American Art

American Art

View full screen - View 1 of Lot 28. MILTON AVERY |  PORCH SITTERS.

All Things Beautiful: Property from an American Private Collection

MILTON AVERY | PORCH SITTERS

Auction Closed

November 19, 04:22 PM GMT

Estimate

2,000,000 - 3,000,000 USD

Lot Details

Description

All Things Beautiful: Property from an American Private Collection

MILTON AVERY

1885 - 1965

PORCH SITTERS


signed Milton Avery and dated 1952 (lower right); also signed and dated again and titled "Porch Sitters" (on the reverse)

oil on canvas

26 by 42 inches

(66 by 106.7 cm)

The artist

Grace Borgenicht Gallery, New York

Meyer and Merle Berger, Pittsburgh, Pennsylvania, 1963 (acquired from the above; sold: Christie's, New York, May 26, 1993, lot 216)

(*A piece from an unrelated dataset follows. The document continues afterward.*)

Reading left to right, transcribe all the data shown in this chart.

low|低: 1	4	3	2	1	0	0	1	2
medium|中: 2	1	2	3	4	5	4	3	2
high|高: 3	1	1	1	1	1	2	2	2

David Floria Gallery, Aspen, Colorado

Acquired by the present owner from the above, 1998

Porch Sitters belongs to a remarkably innovative and productive period in Milton Avery’s nearly 50-year career, when he began to reformulate the lens through which he viewed the world around him. “His pictorial focus shifted from the description of individual parts within a composition to the harmony of the whole,” explains Barbara Haskell. “Overall tonal harmonies replaced the contrasting color areas typical of his work of the preceding decades…by broadly generalizing contours, and minimizing shapes and graphic details, he sought to transcend the particular factual accidents of his subjects and capture their universality—whether of individual form or of essential relationships between objects…” (Milton Avery, New York, 1982, p. 158). Painted in 1952, Porch Sitters exudes a striking sense of harmony and balance, illustrating Avery’s ability to reinvent a representational, domestic scene as a complex arrangement of color and pattern.


In Porch Sitters, Avery depicts his daughter, March, as she reads, accompanied by a female companion. Born in 1932, March became a frequent source of inspiration for her father throughout her childhood and adolescence, and along with his beloved wife, Sally, served as Avery’s most important subject and muse (Fig. 1). While images of both women pervade his oeuvre, Porch Sitters is an outstanding example of this iconic imagery, expressively capturing the close bond the artist shared with his daughter.


Porch Sitters was likely painted in Woodstock, New York where the Avery family often spent the summers during this period. With their bodies positioned closely together, the two women are depicted relaxing outdoors in a scene that emanates leisure and tranquility. Although the primary elements of the scene are instantly recognizable, the artist reinterprets the scene through an economy of means, deconstructing both the figures and their setting into simplified areas of color. He strives to maintain a flattened pictorial plane, only suggesting illusionistic recession and in fact manipulating it as he depicts March’s companion in the foreground with her legs overlapping March’s, yet at the same time portraying March herself in a medley of brightly colored hues that seems to propel her figure forward in the picture plane. The resulting spatial tension reveals an artist exploring the structural function of color, and how it could be used to delineate three-dimensional depth, form and space within the flatness of the picture plane.


Indeed, Porch Sitters exemplifies the evolution in treatment of color that Avery’s work underwent in the early 1950s. Previously known as the “American Fauve” due to his preoccupation with vibrant, contrasting colors similar to those used by painters such as André Derain and Henri Matisse, Avery now adopted a more refined and atmospheric palette, ultimately striving to achieve an overall tonal harmony within a single composition (Fig. 2). Concurrently, he began to zealously experiment with monotype, a form of printmaking that involved the sponging of wet, heavily diluted paint onto plate glass. Avery executed nearly 200 prints during this period, and when he returned to painting, the canvases he produced became characterized by a much more fluid application of pigment, as he delicately applied washes to create large and chromatically nuanced planes of color.


Here, Avery has predominantly replaced the brighter tones of his earlier work with softer hues of rich burgundy and taupe that demarcate the porch and sky. He unites these large color areas through a delicately applied red underpainting. The effect creates a more diffuse, atmospheric quality that ultimately contributes to the unity of the composition and presages the ambient fields of color he would continue to expand through the remainder of his career. Indeed, today Avery is considered among the earliest American practitioners of chromatic abstraction. While exemplifying the distinctive blend of realism and abstraction that defines Avery’s most celebrated style, Porch Sitters also illustrates Avery’s experiments with the expressive power of color and positions him as the precursor to such iconic American painters as Adolph Gottlieb, Mark Rothko and the proponents of the Color Field movement, who would go on to push his innovative ideas fully into the non-objective (Fig. 3).